Мать растерялась и молча смотрела на него, не зная, как ответить. А он, смущаясь и краснея, но тем не менее с заранее заготовленной решимостью, продолжал:
— Мне Евдокея Ивановна по душе. А ежели вам надо с нею посоветоваться, поговорить с Иваном Ивановичем, я, конечно, подожду. Конечно… мне надо бы допрежь с Иваном Ивановичем, но — боюсь! Я при нём растеряюсь и не скажу, чаво надо.
Наконец, кажется, мать осознала его слова. Обернувшись к двери, крикнула:
— Дуська, отдай дитё!
Дочь тут же вошла и передала ей ребёнка.
— А теперича ступай и не подслушивай. — И, когда дочь вышла, Екатерина Васильевна, напустив на себя важность, заявила: — Мы, Фёдор Фёдорович, не какая-нибудь деревеньщина, мы — мещане! Я сама — духовного роду. И дочку свою отдать вот так, не подумавши… Дитя она ишшо.
— Иде же дитё? — удивился Калабухов. — На масляну шашнадцать было. Да и вас она поболее.
— Не сердись, милок, и ступай, с чем пришёл. Ивану Ивановичу я даже не скажу об тебе — несурьёзно всё это.
— Ох, маманя, — с досадой сжал он картуз в руке. — Сказал бы, да уж помолчу… потому как ишшо воротиться думаю.
Мать долго не могла успокоиться после его ухода — всё пожимала плечами, всё выговаривала кому-то:
— Надо же! «Фёдор Фёдорыч»! Дома небось Федькой кличут… Кот Котофеич он — вот кто. «Сказал бы, — говорит, — я вам, маманя…» Ишь — сыночек нашёлся!

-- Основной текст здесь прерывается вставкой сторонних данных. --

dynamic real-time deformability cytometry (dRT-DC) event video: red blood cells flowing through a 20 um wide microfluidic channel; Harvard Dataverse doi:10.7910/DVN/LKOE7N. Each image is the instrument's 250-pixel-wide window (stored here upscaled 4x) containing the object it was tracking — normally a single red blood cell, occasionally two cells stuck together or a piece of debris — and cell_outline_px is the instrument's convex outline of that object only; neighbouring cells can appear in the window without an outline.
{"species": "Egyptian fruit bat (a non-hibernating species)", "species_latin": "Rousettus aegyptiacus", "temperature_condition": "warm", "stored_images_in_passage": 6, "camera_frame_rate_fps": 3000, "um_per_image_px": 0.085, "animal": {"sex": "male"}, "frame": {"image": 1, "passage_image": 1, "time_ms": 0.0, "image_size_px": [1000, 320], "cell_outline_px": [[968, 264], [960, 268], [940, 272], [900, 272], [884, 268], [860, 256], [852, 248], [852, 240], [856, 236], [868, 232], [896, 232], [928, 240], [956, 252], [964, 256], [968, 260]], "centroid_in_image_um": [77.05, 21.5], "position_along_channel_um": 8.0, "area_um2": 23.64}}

— Ну, хватит, — остановила её Дуся. — Чем он так тебе не понравился? Справный мужик, не дохлай. А что лицо круглое — дак бороду отпустить можно, оно и вытянется. Ежели человек толстощёкий — так сразу и кот? Я вот тоже мордастая, значит — хужее других?

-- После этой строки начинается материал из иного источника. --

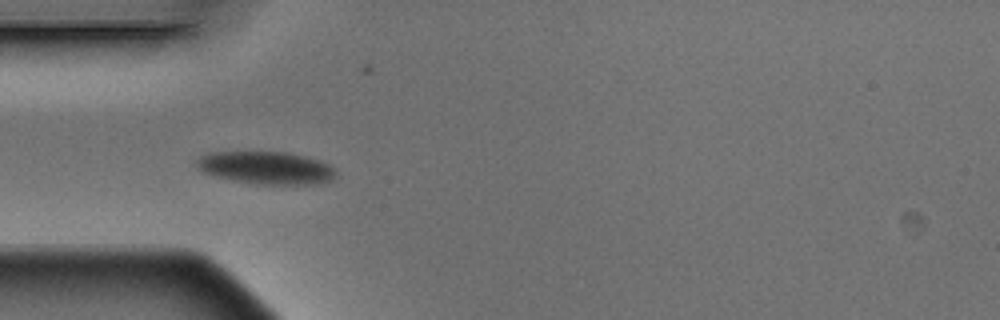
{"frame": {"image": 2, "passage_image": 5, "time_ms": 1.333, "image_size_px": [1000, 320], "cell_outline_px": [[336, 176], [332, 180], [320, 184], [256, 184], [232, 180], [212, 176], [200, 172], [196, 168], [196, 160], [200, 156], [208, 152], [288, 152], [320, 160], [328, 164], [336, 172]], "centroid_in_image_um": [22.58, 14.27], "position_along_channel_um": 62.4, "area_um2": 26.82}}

Мать обомлела от этих слов. Возможно, впервые в жизни она взяла на себя решение важного семейного вопроса. Решилась взять, потому что всё в нём казалось ей предельно просто. А дочь, так получается, вроде бы и не согласна с нею.
— Неужто он тебе нравится? — спросила со страхом.
— А чаво? Ничаво…
— Но ведь рано тебе замуж. Рано и не время.
— Можа и рано, только мужик он — что надо.
Фёдор уехал тогда ни с чем, а Дуся, которая до его разговора с матерью ни о чём таком ещё не помышляла, вдруг задумалась. И чем больше думала, тем привлекательнее казалось его предложение. После смерти бабушки Душани в доме становилось всё хуже. И Дуся это первая почувствовала. Раньше хоть дедка помогал, а нынче весной он только и знал, что ходил на кладбище, шушукался с мальчишками или сидел под кузней, выслушивая соболезнования заказчиков. Пара соловых, которых он иногда запрягал, подряжаясь на какие-то перевозки, теперь стояли без дела. Не кони, а дармоеды. И в завершение всего — болезнь отца.
В доме вообще не предствляли такого, чтобы он болел. А когда слёг — растерялись. Вроде бы стал валиться столб, на котором весь шатёр держится… Но прошло недели три или больше — отец перемучился и встал. Рёбра вроде бы срослись, но работал он вполсилы. За молот не хватался и даже балдичку из рук Шурки не брал. Быстро утомлялся, выходил на воздух продышаться. Настоящей беды никто до поры не чувствовал. Мало ли что с человеком бывает, если он после болезни, если не вылежал положенного. Но сам отец, должно быть, чувствовал…
В конце лета ещё раз приехал Федя Калабухов. И опять один — без сватов. Странное дело — только и в этот раз он хотел говорить с матерью. Проводив его в дом, Дуся побежала в кузню и, глядя отцу в глаза, с каким-то скрытым значением сказала:
— Тятя, там человек пришёл… С маманей разговаривает. Так ты пойди.
Появление отца весьма смутило Фёдора. Он вскочил с табуретки, стал чуть ли не по-солдатски, резко опустил в поклоне голову. Посыпались кольцами его рыжие, густо напомаженные кудри. И за всё время разговора с отцом он так и не присел.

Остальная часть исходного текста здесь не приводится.